═══ Supplied material

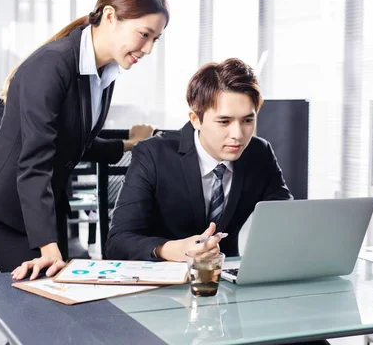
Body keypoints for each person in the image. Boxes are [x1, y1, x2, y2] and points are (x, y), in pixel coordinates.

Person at [0, 0, 169, 280]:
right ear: (111, 17)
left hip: (45, 202)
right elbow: (35, 163)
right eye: (144, 34)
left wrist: (129, 143)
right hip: (6, 207)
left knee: (57, 300)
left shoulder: (103, 72)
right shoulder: (52, 66)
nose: (149, 49)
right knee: (46, 297)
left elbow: (74, 140)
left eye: (155, 39)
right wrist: (49, 248)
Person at [105, 58, 293, 262]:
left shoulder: (259, 152)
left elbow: (285, 221)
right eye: (224, 121)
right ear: (196, 119)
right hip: (166, 279)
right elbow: (118, 242)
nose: (238, 134)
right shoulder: (153, 154)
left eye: (248, 120)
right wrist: (173, 250)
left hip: (226, 280)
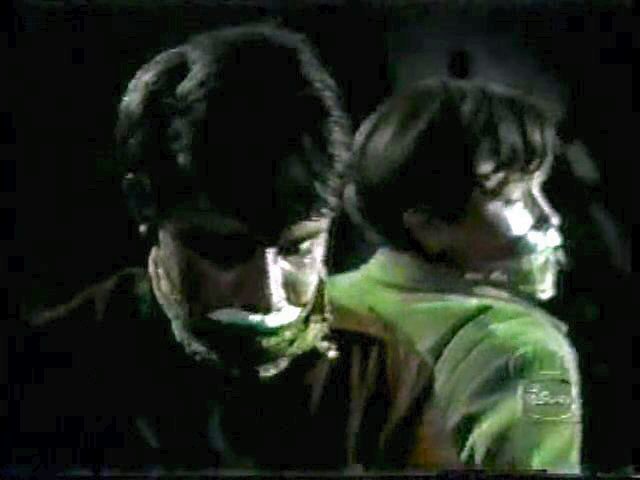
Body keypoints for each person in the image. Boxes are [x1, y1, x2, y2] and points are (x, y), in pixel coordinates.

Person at [17, 25, 458, 473]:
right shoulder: (51, 367)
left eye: (298, 249)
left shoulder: (382, 371)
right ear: (144, 205)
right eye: (224, 252)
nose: (267, 296)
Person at [328, 79, 583, 473]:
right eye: (513, 199)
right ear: (428, 225)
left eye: (540, 188)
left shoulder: (321, 301)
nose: (549, 216)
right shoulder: (524, 351)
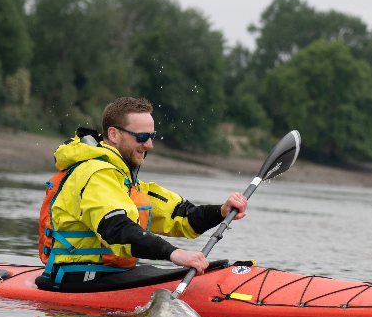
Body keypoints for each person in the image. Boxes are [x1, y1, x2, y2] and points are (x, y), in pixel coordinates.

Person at [38, 96, 248, 291]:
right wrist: (174, 253)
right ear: (113, 134)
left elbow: (180, 217)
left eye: (152, 136)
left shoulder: (125, 181)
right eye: (142, 137)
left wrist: (221, 211)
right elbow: (118, 228)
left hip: (112, 276)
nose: (150, 144)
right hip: (80, 281)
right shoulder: (95, 174)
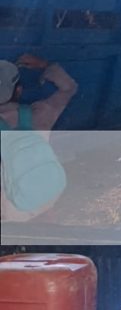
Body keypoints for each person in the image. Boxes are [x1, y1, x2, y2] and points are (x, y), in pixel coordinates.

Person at [0, 54, 78, 221]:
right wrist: (44, 64)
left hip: (7, 209)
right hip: (43, 201)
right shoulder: (41, 115)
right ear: (19, 90)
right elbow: (69, 87)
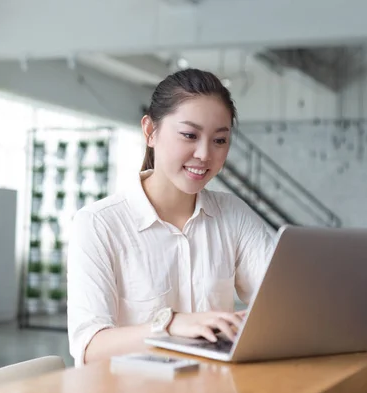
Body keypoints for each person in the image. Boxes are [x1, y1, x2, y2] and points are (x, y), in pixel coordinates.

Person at [67, 68, 275, 366]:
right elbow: (89, 347)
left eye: (219, 140)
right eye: (189, 135)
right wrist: (168, 325)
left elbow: (281, 306)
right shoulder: (98, 224)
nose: (205, 154)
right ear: (150, 132)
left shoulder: (234, 215)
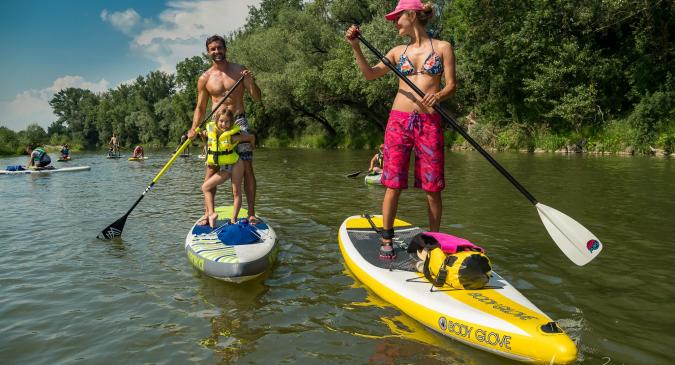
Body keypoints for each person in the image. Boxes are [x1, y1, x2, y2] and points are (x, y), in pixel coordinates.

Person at [346, 0, 456, 260]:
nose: (395, 23)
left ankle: (433, 241)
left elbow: (451, 85)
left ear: (411, 14)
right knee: (392, 182)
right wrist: (356, 47)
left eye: (397, 17)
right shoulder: (397, 52)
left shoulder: (443, 47)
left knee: (432, 187)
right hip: (398, 122)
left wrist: (438, 95)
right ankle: (387, 238)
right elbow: (370, 74)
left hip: (429, 123)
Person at [188, 34, 262, 224]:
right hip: (215, 124)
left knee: (246, 167)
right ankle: (207, 213)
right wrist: (193, 128)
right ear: (208, 52)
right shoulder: (204, 78)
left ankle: (251, 212)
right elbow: (200, 107)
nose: (217, 52)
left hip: (238, 121)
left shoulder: (239, 70)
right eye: (213, 49)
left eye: (219, 48)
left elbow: (257, 98)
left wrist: (251, 81)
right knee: (211, 168)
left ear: (225, 49)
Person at [200, 108, 255, 228]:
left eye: (227, 122)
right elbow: (202, 133)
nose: (223, 124)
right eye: (221, 121)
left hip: (236, 164)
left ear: (231, 123)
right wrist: (199, 132)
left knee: (236, 192)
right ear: (216, 121)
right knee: (205, 187)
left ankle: (233, 220)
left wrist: (252, 143)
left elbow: (250, 137)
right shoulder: (211, 132)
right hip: (225, 168)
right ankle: (211, 213)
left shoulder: (232, 136)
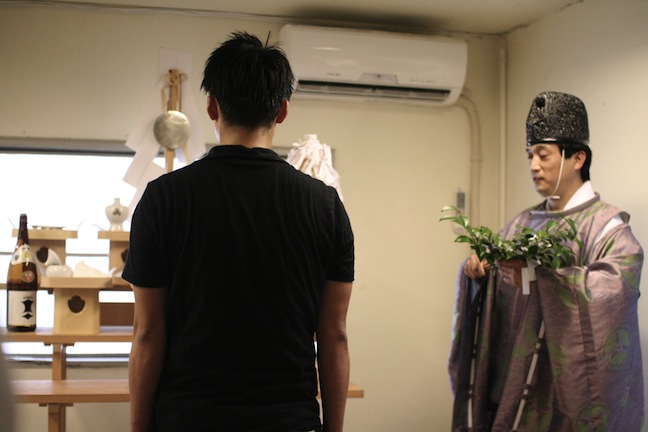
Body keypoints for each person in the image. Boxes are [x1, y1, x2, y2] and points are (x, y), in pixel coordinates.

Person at [123, 32, 354, 432]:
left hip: (188, 420)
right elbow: (333, 336)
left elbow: (147, 334)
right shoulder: (325, 206)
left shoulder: (162, 199)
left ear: (211, 106)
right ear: (282, 110)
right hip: (289, 422)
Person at [448, 91, 644, 431]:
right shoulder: (522, 224)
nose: (533, 166)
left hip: (566, 396)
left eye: (543, 154)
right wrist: (479, 273)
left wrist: (544, 278)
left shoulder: (607, 229)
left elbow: (616, 291)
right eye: (530, 155)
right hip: (515, 387)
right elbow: (499, 289)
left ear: (578, 158)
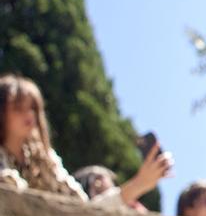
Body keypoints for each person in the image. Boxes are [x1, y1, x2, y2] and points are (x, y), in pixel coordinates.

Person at [0, 74, 170, 207]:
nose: (30, 115)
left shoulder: (45, 161)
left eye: (33, 108)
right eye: (19, 107)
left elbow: (82, 210)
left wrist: (139, 184)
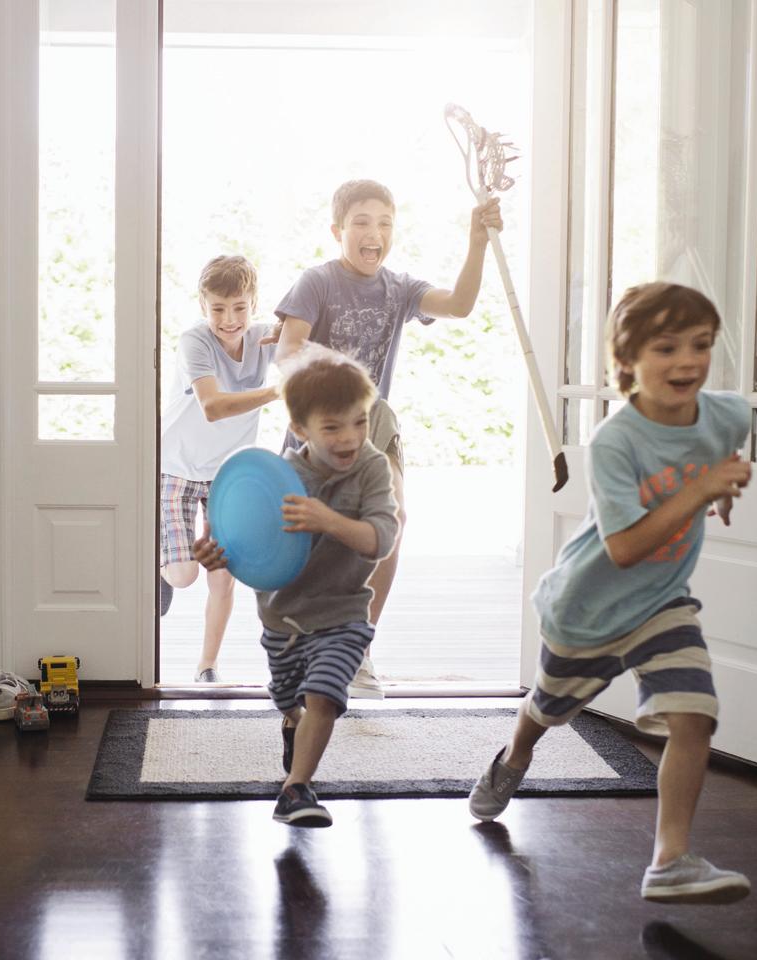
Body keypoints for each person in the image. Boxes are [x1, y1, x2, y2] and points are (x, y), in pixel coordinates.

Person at [468, 282, 753, 904]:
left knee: (694, 714)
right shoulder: (617, 441)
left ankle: (671, 859)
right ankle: (513, 757)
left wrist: (726, 485)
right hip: (588, 610)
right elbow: (625, 547)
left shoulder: (728, 412)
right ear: (626, 362)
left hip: (662, 602)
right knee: (548, 710)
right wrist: (703, 488)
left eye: (701, 345)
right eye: (666, 347)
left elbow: (726, 447)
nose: (688, 361)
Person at [273, 179, 502, 698]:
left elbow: (460, 304)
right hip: (317, 418)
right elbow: (287, 350)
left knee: (391, 517)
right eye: (361, 222)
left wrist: (478, 241)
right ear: (338, 230)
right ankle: (303, 643)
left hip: (374, 419)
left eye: (384, 223)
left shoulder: (399, 288)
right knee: (309, 538)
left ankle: (357, 647)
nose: (373, 233)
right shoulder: (317, 281)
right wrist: (318, 398)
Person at [193, 347, 399, 826]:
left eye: (360, 422)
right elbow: (247, 548)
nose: (350, 437)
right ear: (301, 430)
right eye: (333, 427)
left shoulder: (371, 469)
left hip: (344, 612)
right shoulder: (278, 480)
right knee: (293, 700)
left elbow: (382, 539)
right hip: (283, 617)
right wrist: (215, 555)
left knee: (324, 694)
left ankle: (296, 790)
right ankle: (291, 721)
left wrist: (328, 520)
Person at [160, 255, 279, 683]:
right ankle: (159, 564)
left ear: (254, 303)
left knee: (223, 577)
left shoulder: (266, 338)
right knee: (184, 575)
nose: (229, 320)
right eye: (218, 309)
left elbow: (307, 343)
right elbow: (212, 407)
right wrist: (274, 392)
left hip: (226, 475)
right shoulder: (195, 341)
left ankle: (207, 665)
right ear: (203, 304)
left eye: (240, 308)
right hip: (174, 466)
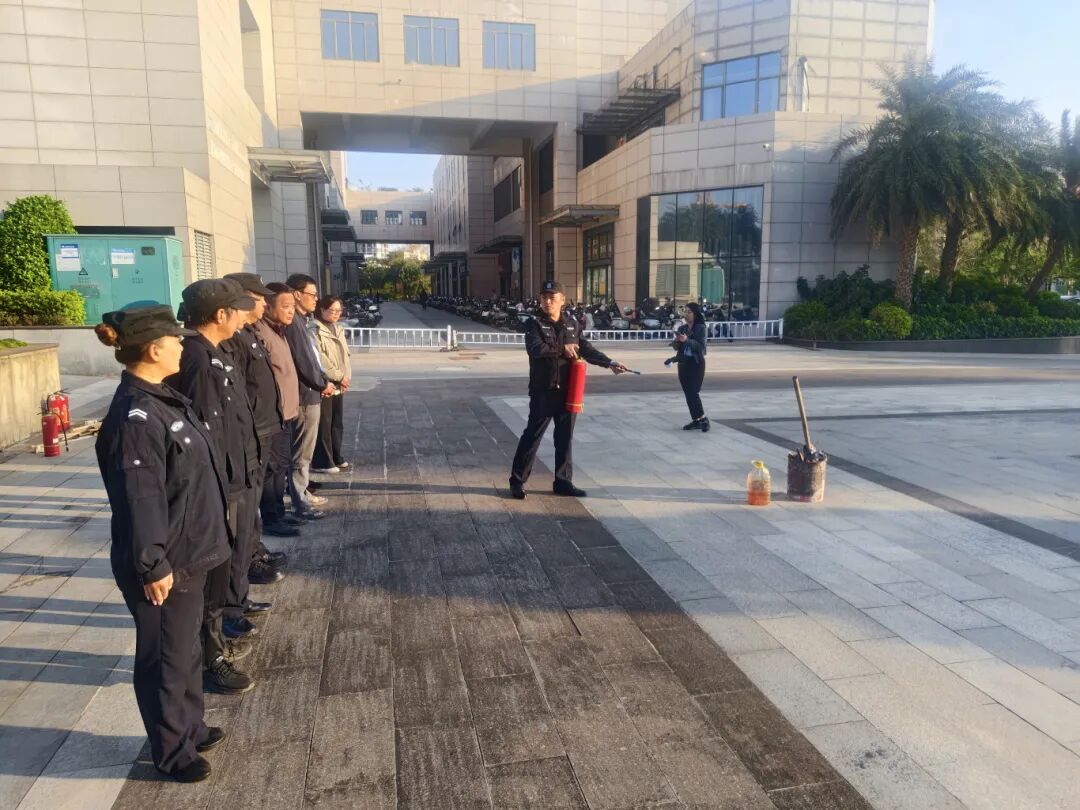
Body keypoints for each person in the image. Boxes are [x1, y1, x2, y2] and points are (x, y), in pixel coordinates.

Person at [94, 305, 230, 783]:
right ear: (154, 350)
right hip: (165, 559)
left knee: (184, 650)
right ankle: (173, 751)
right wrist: (152, 564)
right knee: (165, 660)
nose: (181, 347)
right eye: (175, 341)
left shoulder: (162, 398)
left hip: (188, 550)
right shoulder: (136, 416)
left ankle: (190, 726)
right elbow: (140, 497)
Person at [166, 278, 259, 695]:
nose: (242, 316)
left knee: (221, 572)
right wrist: (219, 490)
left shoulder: (216, 352)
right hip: (218, 485)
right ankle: (211, 657)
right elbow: (207, 434)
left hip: (232, 477)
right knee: (211, 576)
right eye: (237, 309)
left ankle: (214, 645)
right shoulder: (200, 360)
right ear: (221, 314)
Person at [509, 280, 629, 500]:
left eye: (552, 298)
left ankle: (563, 482)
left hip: (568, 391)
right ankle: (517, 481)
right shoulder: (534, 324)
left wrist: (609, 363)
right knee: (532, 436)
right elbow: (536, 349)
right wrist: (562, 349)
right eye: (544, 298)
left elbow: (585, 348)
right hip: (544, 391)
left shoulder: (572, 323)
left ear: (562, 300)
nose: (547, 302)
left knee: (564, 438)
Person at [222, 272, 288, 591]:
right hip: (251, 433)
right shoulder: (233, 339)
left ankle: (255, 550)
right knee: (245, 505)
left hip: (263, 427)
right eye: (259, 298)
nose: (264, 304)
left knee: (253, 501)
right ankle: (246, 562)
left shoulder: (248, 332)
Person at [253, 283, 304, 538]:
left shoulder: (279, 331)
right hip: (272, 415)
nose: (291, 311)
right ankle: (271, 518)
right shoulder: (260, 333)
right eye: (285, 306)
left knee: (281, 464)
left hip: (286, 412)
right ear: (268, 307)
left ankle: (279, 513)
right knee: (272, 468)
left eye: (293, 306)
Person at [284, 274, 335, 519]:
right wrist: (321, 383)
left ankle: (302, 491)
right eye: (312, 295)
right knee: (302, 452)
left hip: (311, 391)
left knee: (304, 450)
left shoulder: (301, 321)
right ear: (297, 294)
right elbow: (304, 361)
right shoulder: (293, 323)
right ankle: (299, 501)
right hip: (305, 396)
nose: (316, 299)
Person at [311, 295, 351, 473]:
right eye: (331, 310)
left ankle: (336, 455)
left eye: (338, 310)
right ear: (321, 309)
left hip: (339, 381)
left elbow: (345, 356)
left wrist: (345, 377)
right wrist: (338, 376)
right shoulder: (313, 329)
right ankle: (322, 461)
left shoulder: (338, 328)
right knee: (324, 422)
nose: (335, 313)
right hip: (325, 381)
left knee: (336, 421)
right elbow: (320, 358)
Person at [665, 301, 709, 432]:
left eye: (689, 312)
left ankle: (703, 419)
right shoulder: (682, 328)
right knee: (688, 394)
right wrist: (676, 342)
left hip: (696, 363)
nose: (686, 314)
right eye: (685, 312)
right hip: (683, 364)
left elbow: (701, 347)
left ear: (695, 314)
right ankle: (696, 420)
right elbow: (677, 348)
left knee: (693, 392)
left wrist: (687, 340)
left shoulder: (700, 328)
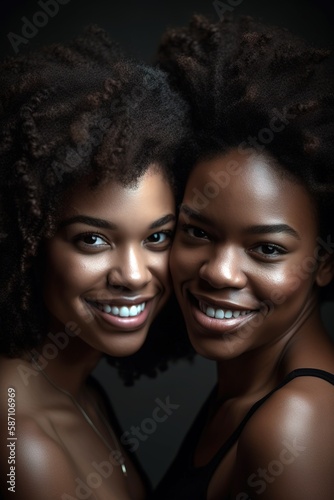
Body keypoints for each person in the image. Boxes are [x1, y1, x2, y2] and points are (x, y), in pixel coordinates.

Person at [0, 25, 189, 500]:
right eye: (93, 240)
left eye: (158, 237)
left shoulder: (79, 388)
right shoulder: (22, 441)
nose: (133, 274)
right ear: (28, 241)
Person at [151, 14, 334, 500]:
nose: (218, 271)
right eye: (197, 232)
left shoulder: (295, 423)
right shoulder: (248, 389)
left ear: (326, 261)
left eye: (267, 249)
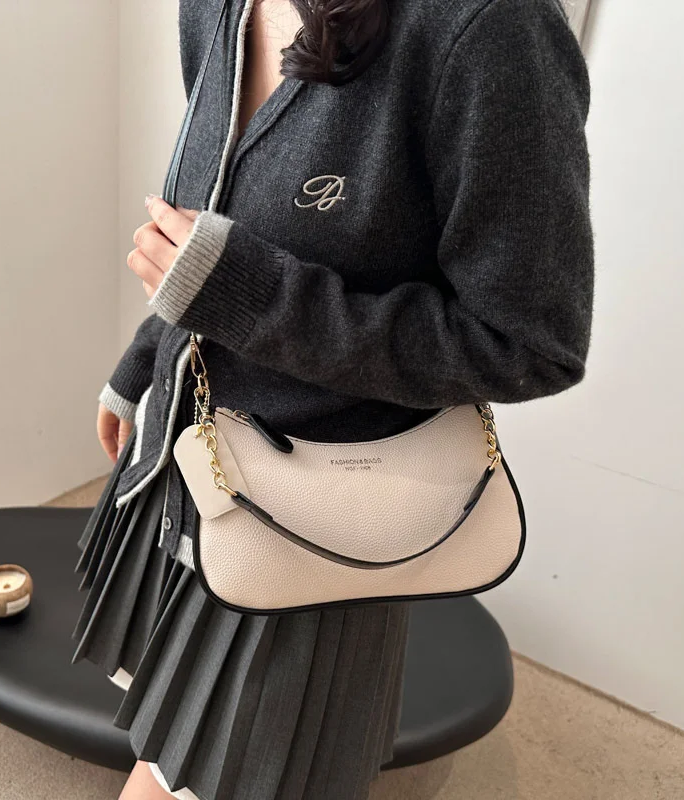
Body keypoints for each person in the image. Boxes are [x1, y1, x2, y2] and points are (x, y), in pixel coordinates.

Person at [71, 0, 594, 798]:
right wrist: (147, 359)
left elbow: (528, 341)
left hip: (310, 529)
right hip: (185, 464)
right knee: (170, 739)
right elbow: (225, 219)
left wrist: (249, 299)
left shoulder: (492, 27)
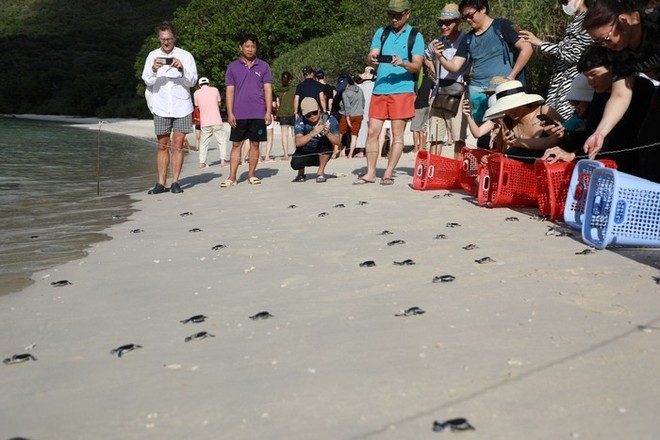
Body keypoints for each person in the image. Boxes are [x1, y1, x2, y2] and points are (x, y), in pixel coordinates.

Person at [541, 44, 655, 176]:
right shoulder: (599, 96)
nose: (591, 82)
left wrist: (575, 155)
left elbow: (621, 137)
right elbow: (592, 133)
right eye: (587, 76)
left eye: (594, 74)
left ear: (611, 68)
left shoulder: (642, 88)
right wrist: (565, 135)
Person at [581, 0, 660, 182]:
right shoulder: (616, 50)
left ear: (623, 21)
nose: (605, 46)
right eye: (598, 42)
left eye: (606, 39)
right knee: (649, 136)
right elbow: (620, 94)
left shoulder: (654, 21)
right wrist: (600, 133)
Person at [354, 0, 425, 186]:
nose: (393, 18)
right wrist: (372, 59)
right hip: (380, 88)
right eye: (391, 15)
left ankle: (388, 172)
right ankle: (370, 173)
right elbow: (371, 57)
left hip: (402, 90)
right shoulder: (381, 32)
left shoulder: (415, 36)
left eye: (398, 15)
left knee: (397, 134)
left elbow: (417, 66)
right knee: (372, 132)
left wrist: (402, 63)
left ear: (407, 14)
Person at [435, 0, 533, 123]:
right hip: (477, 92)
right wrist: (439, 57)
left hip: (501, 89)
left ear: (483, 9)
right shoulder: (468, 38)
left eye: (470, 15)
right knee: (483, 134)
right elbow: (455, 66)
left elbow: (527, 48)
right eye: (465, 17)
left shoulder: (502, 26)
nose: (468, 20)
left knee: (506, 129)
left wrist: (512, 76)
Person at [141, 21, 198, 195]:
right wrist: (153, 69)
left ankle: (175, 182)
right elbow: (147, 80)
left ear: (174, 38)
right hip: (160, 106)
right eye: (163, 39)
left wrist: (181, 69)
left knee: (178, 144)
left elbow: (192, 81)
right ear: (159, 38)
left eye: (169, 39)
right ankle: (160, 183)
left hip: (182, 106)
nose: (166, 42)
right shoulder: (152, 55)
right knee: (162, 145)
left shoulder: (185, 55)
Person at [518, 0, 593, 120]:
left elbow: (573, 53)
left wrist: (541, 43)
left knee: (566, 124)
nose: (565, 3)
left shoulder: (589, 19)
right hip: (561, 84)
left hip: (573, 83)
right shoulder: (577, 20)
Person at [463, 80, 562, 162]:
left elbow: (560, 140)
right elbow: (503, 153)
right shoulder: (508, 121)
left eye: (512, 106)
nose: (510, 112)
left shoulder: (544, 111)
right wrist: (491, 159)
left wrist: (517, 142)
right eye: (505, 108)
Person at [223, 33, 273, 187]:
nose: (250, 49)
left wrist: (268, 111)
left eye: (253, 46)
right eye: (247, 46)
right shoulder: (233, 67)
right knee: (236, 144)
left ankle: (251, 174)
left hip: (258, 113)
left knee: (255, 144)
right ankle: (232, 177)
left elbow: (268, 90)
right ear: (241, 47)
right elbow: (229, 91)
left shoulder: (263, 66)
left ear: (256, 48)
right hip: (239, 113)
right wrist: (230, 112)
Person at [425, 3, 470, 157]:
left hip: (459, 91)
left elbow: (456, 67)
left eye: (447, 22)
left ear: (457, 22)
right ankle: (434, 171)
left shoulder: (466, 40)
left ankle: (458, 173)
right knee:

══════

Only one stretch of the records above is wanted: the lines between the one holding "right ankle: (303, 643)" and the one holding "right eye: (218, 309)", inclusive, reproduced exactly.

right ankle: (303, 643)
left hip: (374, 419)
left eye: (384, 223)
left shoulder: (399, 288)
right knee: (309, 538)
left ankle: (357, 647)
nose: (373, 233)
right shoulder: (317, 281)
right wrist: (318, 398)
Person at [193, 347, 399, 826]:
left eye: (360, 422)
right elbow: (247, 548)
nose: (350, 437)
right ear: (301, 430)
right eye: (333, 427)
left shoulder: (371, 469)
left hip: (344, 612)
right shoulder: (278, 480)
right knee: (293, 700)
left elbow: (382, 539)
right hip: (283, 617)
right wrist: (215, 555)
left knee: (324, 694)
left ankle: (296, 790)
right ankle: (291, 721)
left wrist: (328, 520)
Person at [160, 255, 279, 683]:
right ankle: (159, 564)
left ear: (254, 303)
left knee: (223, 577)
left shoulder: (266, 338)
right knee: (184, 575)
nose: (229, 320)
right eye: (218, 309)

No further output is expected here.